With my Titan-X i should get like a theorical occupancy of 50%. With the old version of my kernel, with 125 register per thread i was at 25%. I rewrote all the code and i did drop the occupancy although the number of register is far reduce.

The big difference is that i compile all my .cu into .o then i link them to get a library static. So, i use a .hcu with some prototype of __device__function.
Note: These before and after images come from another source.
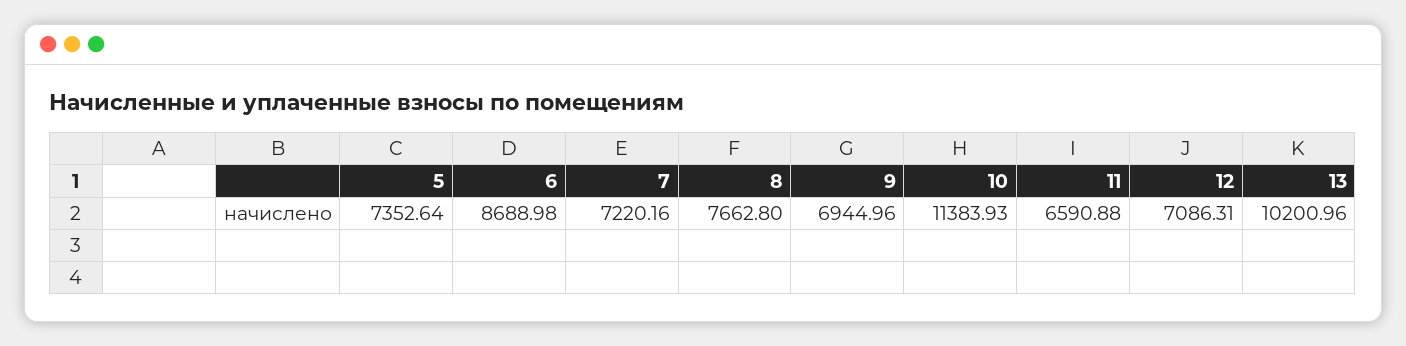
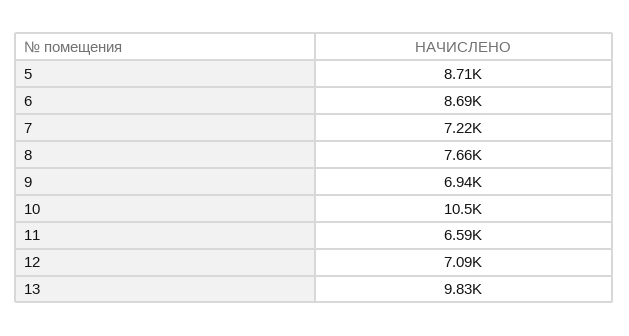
5: 7352.64 -> 8710
10: 11383.93 -> 10500
13: 10200.96 -> 9830

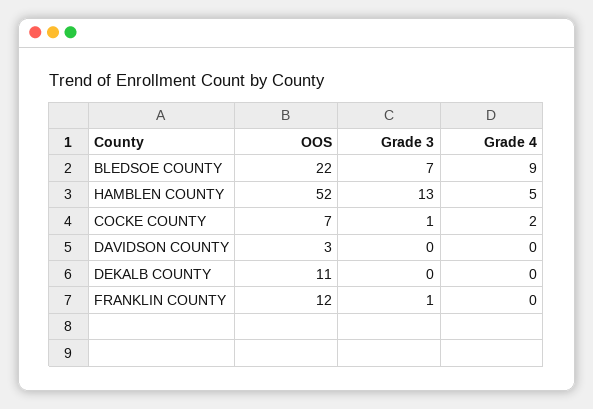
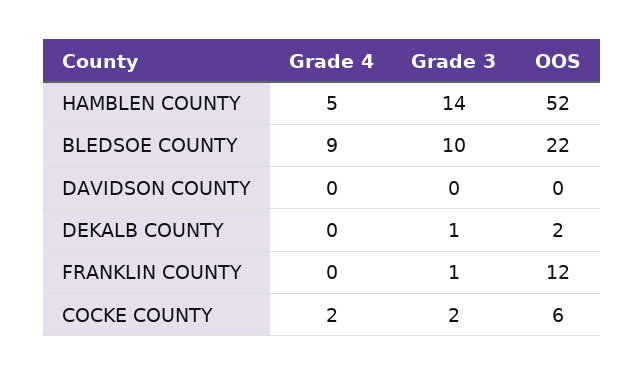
Grade 3, BLEDSOE COUNTY: 7 -> 10
Grade 3, HAMBLEN COUNTY: 13 -> 14
OOS, COCKE COUNTY: 7 -> 6
Grade 3, COCKE COUNTY: 1 -> 2
OOS, DAVIDSON COUNTY: 3 -> 0
OOS, DEKALB COUNTY: 11 -> 2
Grade 3, DEKALB COUNTY: 0 -> 1

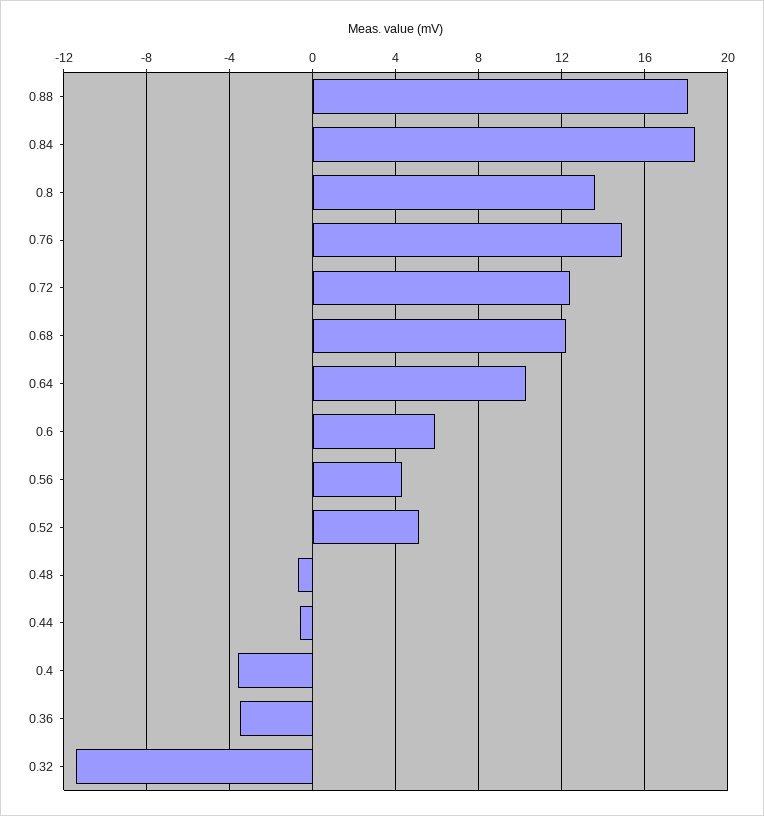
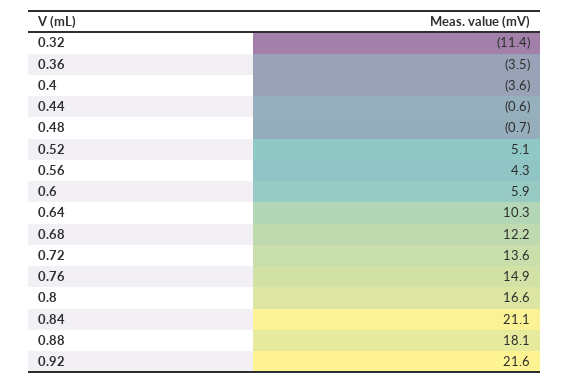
0.84: 18.5 -> 21.1
0.8: 13.5 -> 16.6
0.72: 12.5 -> 13.6
0.92: none -> 21.6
Before the new code, the source files were including each other to produce a huge big .cu

OLD CUDA CODA
ptxas info    : Compiling entry function '_Z15getRSS_ITM_SRTMPdS_S_dd8AreaTypeddiddiiS_P9prop_typeP10propv_typeP10propa_typeS_S_ddddiiiddiiiiiiS_ddiiS_Piddd' for 'sm_52'
ptxas info    : Function properties for _Z15getRSS_ITM_SRTMPdS_S_dd8AreaTypeddiddiiS_P9prop_typeP10propv_typeP10propa_typeS_S_ddddiiiddiiiiiiS_ddiiS_Piddd
    48 bytes stack frame, 0 bytes spill stores, 0 bytes spill loads
ptxas info    : Used 124 registers, 624 bytes cmem[0], 1632 bytes cmem[2]

=> launch advice <<< 2930, 512 >>>
Number of sm = 24. Max active blocks = 1. Theoretical occupancy: 0.250000

The old code does not perform better than the improve code, but the new code is really different. So i really care about this occupancy, i’d like hit like 40% to bench if their is gain of performance

i take it you are not using texture

have you tried reducing the block size, just to note impact?